— Supplied data —
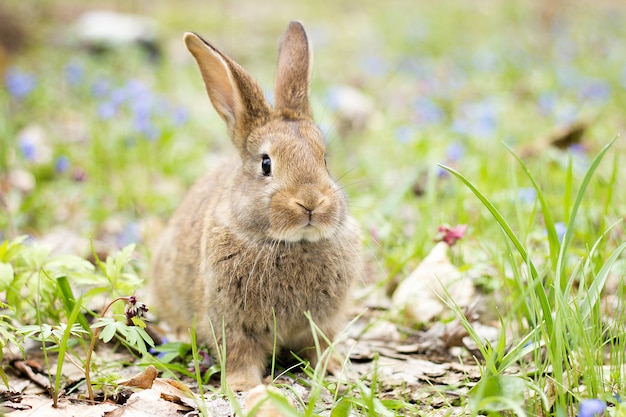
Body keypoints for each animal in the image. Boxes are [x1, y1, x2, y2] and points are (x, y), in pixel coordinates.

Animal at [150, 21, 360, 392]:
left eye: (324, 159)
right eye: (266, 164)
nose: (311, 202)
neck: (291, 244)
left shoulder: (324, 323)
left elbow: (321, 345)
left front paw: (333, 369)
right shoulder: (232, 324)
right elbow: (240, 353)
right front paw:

— What this task involves —
When a line of the material holds the string "left", copy that line.

— Solution for this exercise —
left eye: (324, 159)
left shoulder: (324, 323)
left elbow: (321, 345)
left front paw: (333, 369)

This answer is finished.